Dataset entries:
########

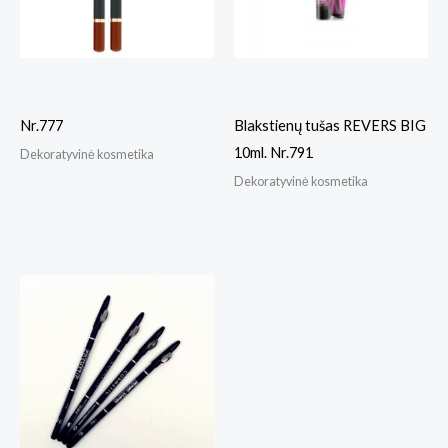
Nr.777
Blakstienų tušas REVERS BIG
10ml. Nr.791
Dekoratyvinė kosmetika
Dekoratyvinė kosmetika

########

No pictures belong in the copy. Transcribe every entry exactly.

Nr.777
Blakstienų tušas REVERS BIG
10ml. Nr.791
Dekoratyvinė kosmetika
Dekoratyvinė kosmetika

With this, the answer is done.